Ceci a pour effet de faire baisser les taux réels.
Par exemple, une hausse de l’inflation anticipée (donc faisant pression sur les taux réels) n’entraînera pas obligatoirement un mouvement de hausse des taux longs de même ampleur. Si l’inflation anticipée passe de 1,90% à 2,40% et que les taux longs sont stables à 1,50%, cela signifie que les taux longs réels des obligations indexées sur l’inflation passeront de -0,40% (1,50% – 1,90%) à -0,90% (1,50% – 2,40%).
Ainsi, dans cet exemple, les obligations indexées inflation achetées à -0,40% se seront fortement appréciées avec la baisse de leurs taux réels.

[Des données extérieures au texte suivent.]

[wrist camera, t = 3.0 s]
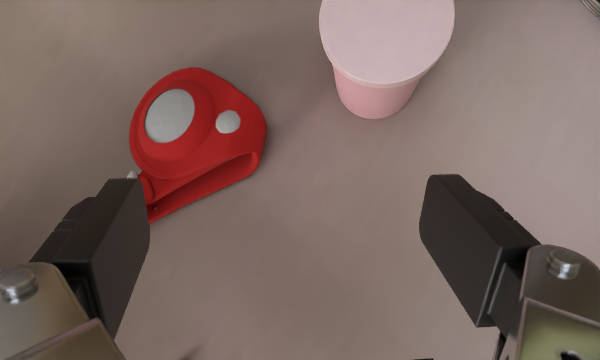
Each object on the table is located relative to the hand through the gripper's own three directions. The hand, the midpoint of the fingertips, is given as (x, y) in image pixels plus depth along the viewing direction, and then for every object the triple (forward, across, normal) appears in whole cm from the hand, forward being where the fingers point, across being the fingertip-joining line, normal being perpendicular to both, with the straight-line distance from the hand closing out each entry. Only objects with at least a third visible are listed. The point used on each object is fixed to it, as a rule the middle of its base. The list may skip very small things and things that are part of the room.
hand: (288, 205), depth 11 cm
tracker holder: (+18, +6, +6) cm, 20 cm away
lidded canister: (+17, -7, 0) cm, 18 cm away
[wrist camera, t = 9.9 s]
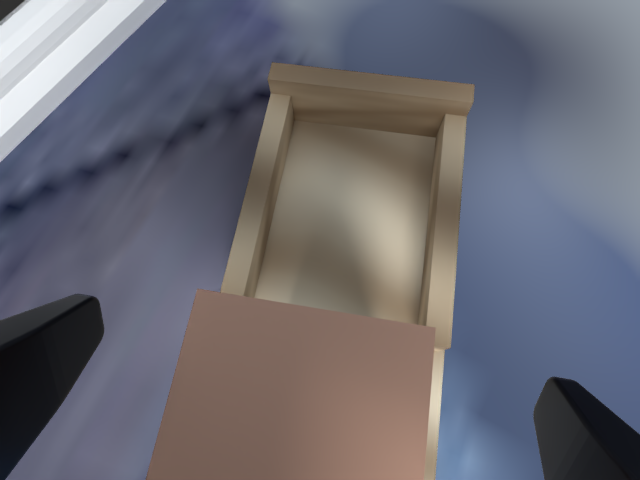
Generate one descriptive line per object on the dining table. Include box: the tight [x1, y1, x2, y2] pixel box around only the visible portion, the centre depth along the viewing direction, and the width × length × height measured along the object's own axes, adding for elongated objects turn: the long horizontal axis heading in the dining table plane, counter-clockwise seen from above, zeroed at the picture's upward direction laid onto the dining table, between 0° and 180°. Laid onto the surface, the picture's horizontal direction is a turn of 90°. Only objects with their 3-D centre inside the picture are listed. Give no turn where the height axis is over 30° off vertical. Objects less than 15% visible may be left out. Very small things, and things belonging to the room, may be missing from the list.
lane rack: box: [220, 62, 474, 480], centre depth 18 cm, size 19×10×4 cm, turn 170°
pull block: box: [146, 289, 436, 480], centre depth 12 cm, size 4×4×11 cm
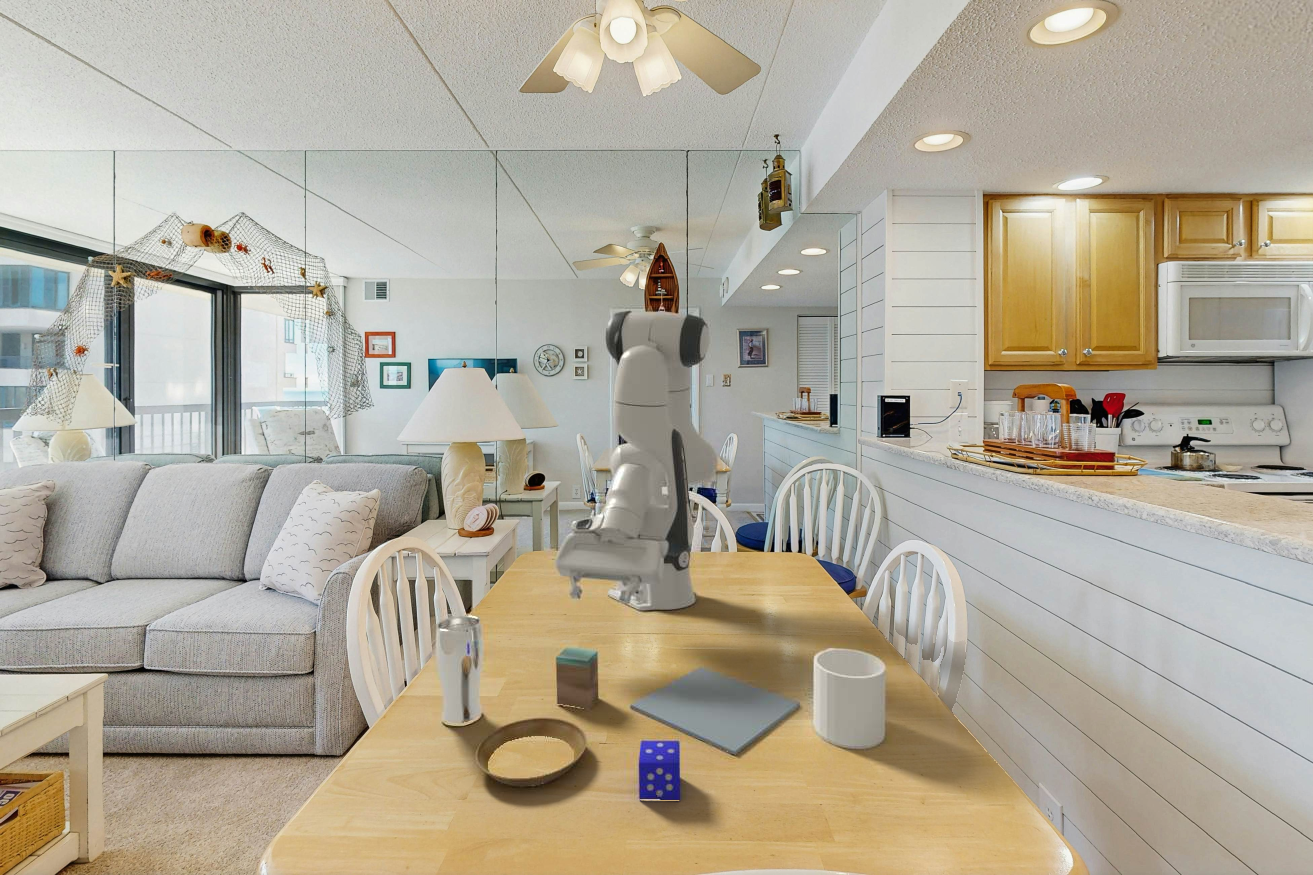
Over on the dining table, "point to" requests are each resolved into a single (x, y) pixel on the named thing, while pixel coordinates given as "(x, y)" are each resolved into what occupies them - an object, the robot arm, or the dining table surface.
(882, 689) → the mug
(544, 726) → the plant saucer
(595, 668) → the green and brown block
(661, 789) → the die
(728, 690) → the slate mat
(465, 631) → the silver metal tumbler
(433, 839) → the dining table surface
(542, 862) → the dining table surface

Raisonnons ensuite dans le sens opposé, donc avec une baisse de l’inflation anticipée.
Dans ce cas de figure les marchés auront tôt fait d’anticiper le revirement des banques centrales et leur ton plus accommodant, compte tenu de leur fameuse fonction de réaction. Dès lors, cette baisse de l’inflation anticipée sera accompagnée d’une baisse des taux longs nominaux encore plus importante.
Ainsi, si l’inflation anticipée passe de 1,90% à 1,70% et que les taux longs baissent de 1,50% à 1,00%, cela signifie que les taux longs réels des obligations indexées passeront de -0,40% (1,50% moins 1,90 %) à -0,70% (1,00% – 1,70%). Là encore, la valeur de marché des obligations indexées inflation achetées à -0,40% aura fortement progressé.
Perte de confiance
De ce fait, nous pouvons anticiper une perte de confiance dans les banques centrales et pourquoi pas une vraie crise de légitimité pour celles-ci, lorsque l’on découvrira que les tentatives de normalisation totale des politiques monétaires ne sont pas possibles.
Le risque associé sera une crise des monnaies fiduciaires qui, bien entendu, n’est pas pour tout de suite. Rappelons qu’en créant de la monnaie à partir de rien (« ex nihilo », comme l’on dit dans les livres), la banque centrale émet une dette sur elle-même, mais qui n’est pas exigible tant que la monnaie émise est acceptée comme moyen d’échange, de paiement, de transaction et de réserve.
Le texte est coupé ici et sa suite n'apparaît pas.